Collected data:
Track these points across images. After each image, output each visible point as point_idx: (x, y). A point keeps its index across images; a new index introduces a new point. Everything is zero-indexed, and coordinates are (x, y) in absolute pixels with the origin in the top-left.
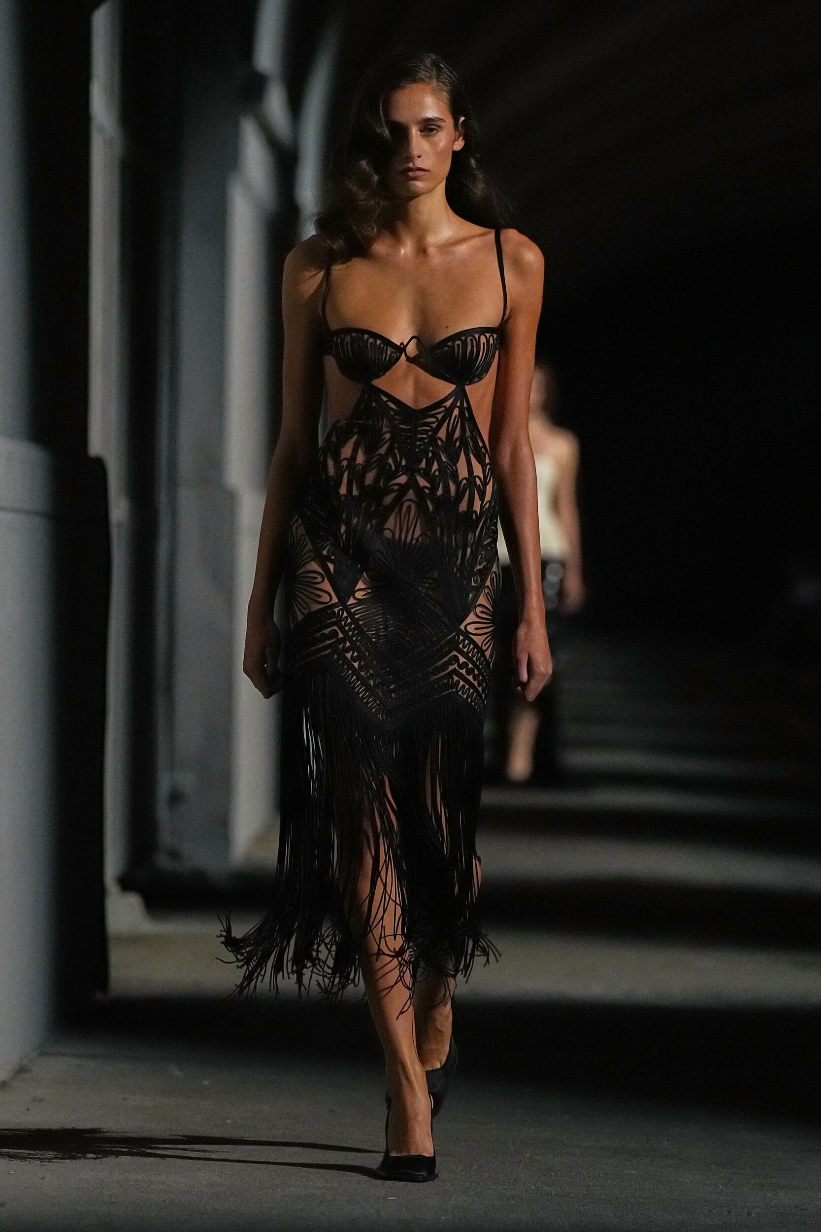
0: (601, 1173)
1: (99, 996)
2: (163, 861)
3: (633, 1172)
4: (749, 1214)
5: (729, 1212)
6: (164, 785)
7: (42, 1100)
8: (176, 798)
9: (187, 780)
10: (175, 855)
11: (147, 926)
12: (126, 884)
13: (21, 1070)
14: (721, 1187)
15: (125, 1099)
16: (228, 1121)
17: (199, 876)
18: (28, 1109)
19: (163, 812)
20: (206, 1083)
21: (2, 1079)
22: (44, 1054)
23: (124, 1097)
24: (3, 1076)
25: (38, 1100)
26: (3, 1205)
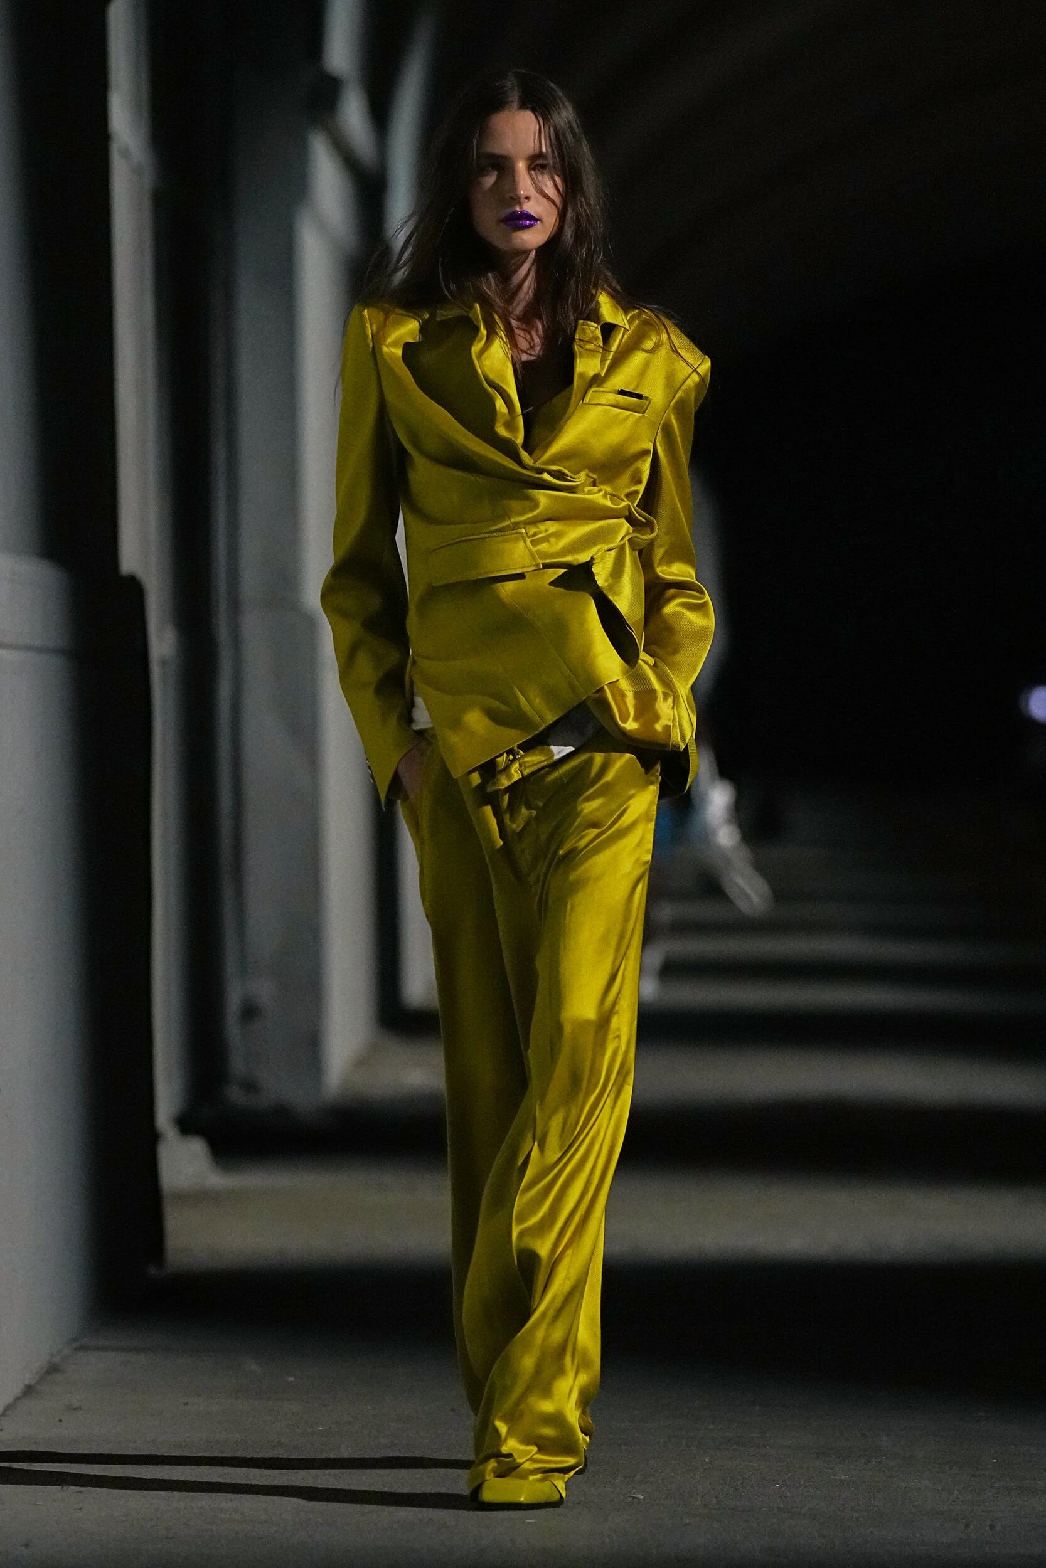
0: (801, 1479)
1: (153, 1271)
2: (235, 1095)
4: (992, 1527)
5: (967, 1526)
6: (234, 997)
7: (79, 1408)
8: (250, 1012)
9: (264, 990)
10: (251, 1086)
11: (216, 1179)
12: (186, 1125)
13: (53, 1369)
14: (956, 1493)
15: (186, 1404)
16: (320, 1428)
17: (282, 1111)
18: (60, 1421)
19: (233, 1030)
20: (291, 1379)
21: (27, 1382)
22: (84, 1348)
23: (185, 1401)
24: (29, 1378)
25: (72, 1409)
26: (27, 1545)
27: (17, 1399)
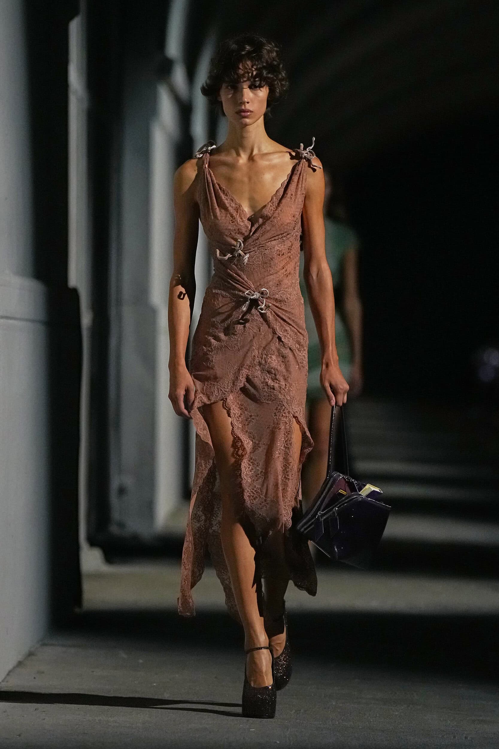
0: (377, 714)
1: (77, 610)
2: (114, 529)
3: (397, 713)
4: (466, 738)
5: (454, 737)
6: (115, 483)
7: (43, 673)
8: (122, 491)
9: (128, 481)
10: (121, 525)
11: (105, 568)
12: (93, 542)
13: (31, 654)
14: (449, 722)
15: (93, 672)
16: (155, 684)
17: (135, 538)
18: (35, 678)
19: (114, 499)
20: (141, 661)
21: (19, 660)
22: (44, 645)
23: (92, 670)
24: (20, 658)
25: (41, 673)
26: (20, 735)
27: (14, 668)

> **Task description**: Rewrite every line of the records above as a numbered list, with blank lines skipped and the pictures left out.

> **Task output**:
1. Track these points across images. After each image, output each visible point as point_idx: (x, y). A point keeps its index across images; a new index introduces a new point. Everything is zero-indexed, and coordinates are (x, y) in absolute pixels with the origin in the top-left.
2. 0: (601, 1173)
3. 1: (99, 996)
4. 2: (163, 861)
5. 3: (633, 1172)
6. 4: (749, 1214)
7. 5: (729, 1212)
8. 6: (164, 785)
9. 7: (42, 1100)
10. 8: (176, 798)
11. 9: (187, 780)
12. 10: (175, 855)
13. 11: (147, 926)
14. 12: (126, 884)
15. 13: (21, 1070)
16. 14: (721, 1187)
17. 15: (125, 1099)
18. 16: (228, 1121)
19. 17: (199, 876)
20. 18: (28, 1109)
21. 19: (163, 812)
22. 20: (206, 1083)
23. 21: (2, 1079)
24. 22: (44, 1054)
25. 23: (124, 1097)
26. 24: (3, 1076)
27. 25: (38, 1100)
28. 26: (3, 1205)
29. 0: (801, 1479)
30. 1: (153, 1271)
31. 2: (235, 1095)
32. 4: (992, 1527)
33. 5: (967, 1526)
34. 6: (234, 997)
35. 7: (79, 1408)
36. 8: (250, 1012)
37. 9: (264, 990)
38. 10: (251, 1086)
39. 11: (216, 1179)
40. 12: (186, 1125)
41. 13: (53, 1369)
42. 14: (956, 1493)
43. 15: (186, 1404)
44. 16: (320, 1428)
45. 17: (282, 1111)
46. 18: (60, 1421)
47. 19: (233, 1030)
48. 20: (291, 1379)
49. 21: (27, 1382)
50. 22: (84, 1348)
51. 23: (185, 1401)
52. 24: (29, 1378)
53. 25: (72, 1409)
54. 26: (27, 1545)
55. 27: (17, 1399)
56. 0: (377, 714)
57. 1: (77, 610)
58. 2: (114, 529)
59. 3: (397, 713)
60. 4: (466, 738)
61. 5: (454, 737)
62. 6: (115, 483)
63. 7: (43, 673)
64. 8: (122, 491)
65. 9: (128, 481)
66. 10: (121, 525)
67. 11: (105, 568)
68. 12: (93, 542)
69. 13: (31, 654)
70. 14: (449, 722)
71. 15: (93, 672)
72. 16: (155, 684)
73. 17: (135, 538)
74. 18: (35, 678)
75. 19: (114, 499)
76. 20: (141, 661)
77. 21: (19, 660)
78. 22: (44, 645)
79. 23: (92, 670)
80. 24: (20, 658)
81. 25: (41, 673)
82. 26: (20, 735)
83. 27: (14, 668)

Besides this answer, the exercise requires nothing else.